All through Scripture, clothing is spoken of as representing character. Likely the garments of light worn by our first parents reflected the moods and feelings of the wearers – an ever-changing glow of complimentary colors communicating even more clearly than “body language” the thoughts and feelings of the wearer. Ellen white tells us that “the thoughts and feelings combined make up the moral character” (5 Testimonies p. 310). God gave Adam and Eve the “ornament of a meek and quiet spirit, which is, in the sight of God of great price” (1 Peter 3:4). That ornament of inner beauty, expressed in the glow of health, the radiant smile, and the outer loveliness of clothing, form and feature, was the difference between the “good” of all God’s beautiful creation, and the “very good” of His crowning act.
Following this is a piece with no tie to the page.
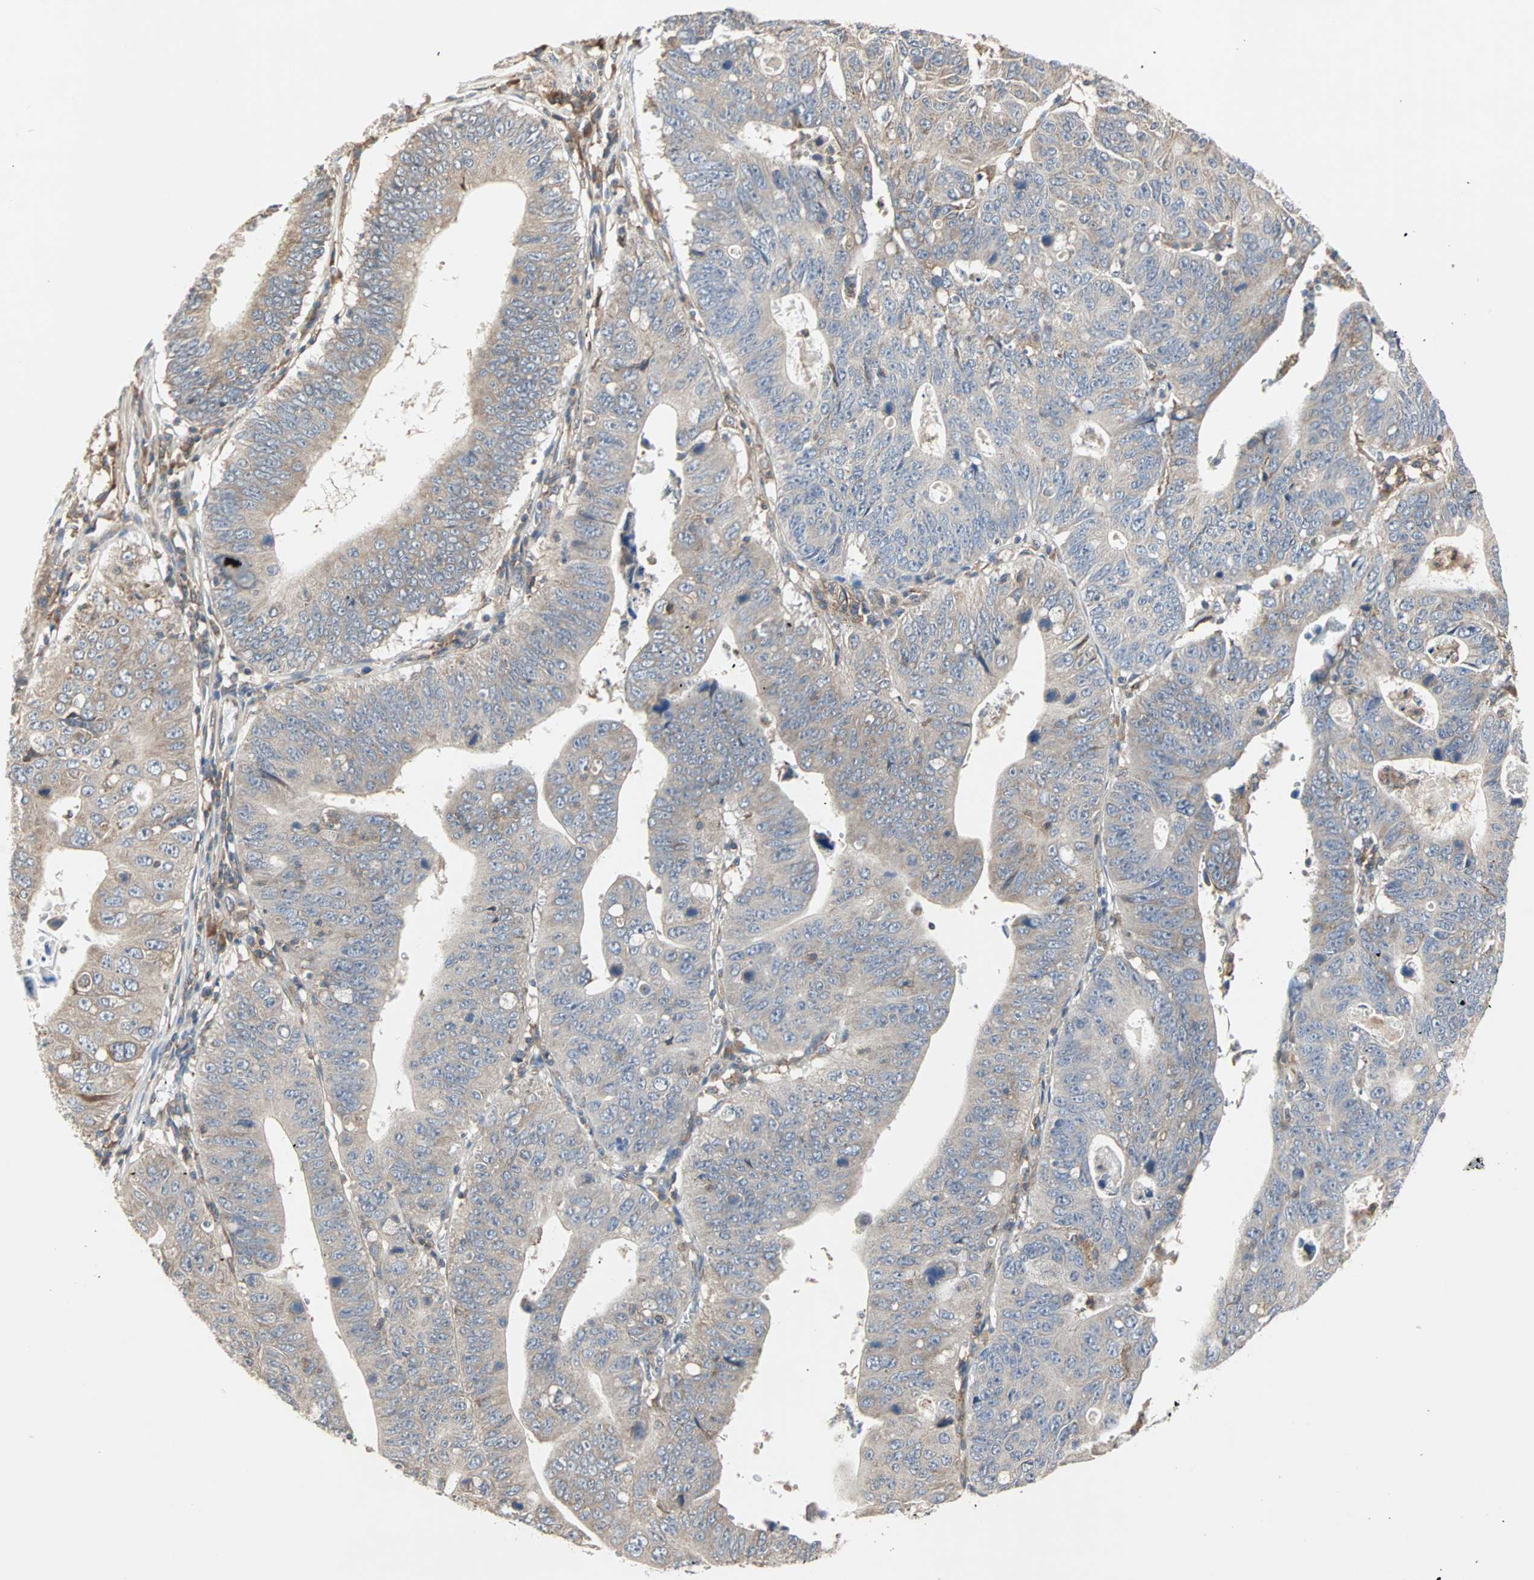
{"staining": {"intensity": "weak", "quantity": ">75%", "location": "cytoplasmic/membranous"}, "tissue": "stomach cancer", "cell_type": "Tumor cells", "image_type": "cancer", "snomed": [{"axis": "morphology", "description": "Adenocarcinoma, NOS"}, {"axis": "topography", "description": "Stomach"}], "caption": "A photomicrograph showing weak cytoplasmic/membranous positivity in approximately >75% of tumor cells in stomach adenocarcinoma, as visualized by brown immunohistochemical staining.", "gene": "GNAI2", "patient": {"sex": "male", "age": 59}}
When sin entered the world, ugliness came with it. Imagine trading a gorgeous, luminescent, perfectly fitting garment made of light for some tacked-together fig-leaves torn from a tree! And as the severed leaves of the trees faded and lost their color, so Adam read with sorrowful heart the beginning of the losses that would accrue to the human race through sin. Death and decay in nature reflected the death and decay of virtue in the human heart.

But wait! There is a Redeemer! Of Him, first of all, it can be said, “How beautiful upon the mountains are the feet of him that bringeth good tidings, that publisheth peace; that bringeth good tidings of good, that publisheth salvation; that saith unto Zion, Thy God reigneth!” (Isaiah 52:7).

Although sin had marred the most beautiful of God’s works of art, He was prepared to sacrifice His life in order to restore that beauty. He does not wait for the guilty pair to come to Him in repentance. No, indeed! He comes looking for them. He comes to every sinner with the solution to the problem of ugliness that they have caused. He comes, Himself, to sit again “for His portrait in every disciple. Every one God has predestinated to be ‘conformed to the image of His Son.’ In every one Christ's long-suffering love, His holiness, meekness, mercy, and truth, are to be manifested to the world” (Ellen White, The Desire of Ages, p. 827).

And, just as any photograph is made by letting the light from the desired object shine upon the film (or, in our day, upon the electronic apparatus behind the lens), the portrait of Christ is formed upon the heart by letting His light shine through our eyes into our souls. “But we all, with open face beholding as in a glass the glory of the Lord, are changed into the same image from glory to glory, even as by the Spirit of the Lord” (2 Corinthians 3:18).

The Psalmist, ever a lover of the beautiful, looked to Jesus. The beauty He saw in the character of His beloved Savior constrained him, in the depths of his own wretchedness, to cry out, “Create in me a clean heart, O God; and renew a right spirit within me” (Psalm 51:10).

In the Word of God is the beauty and strength – the power and love and goodness of the God who is willing to sacrifice Himself and all of the universe to re-create that beauty in you. Nothing but “the goodness of God” can lead you to repentance (Romans 2:4).

Psalm 29:2 says that holiness is beautiful. Isaiah 45:22 says, “Look unto me, and be ye saved.” So, early every morning, look to Jesus – let Him sit for His portrait in you. In His holiness, you will be beautiful – a gem of highest value in His crown. He will be able to pronounce His artwork in you “very good.”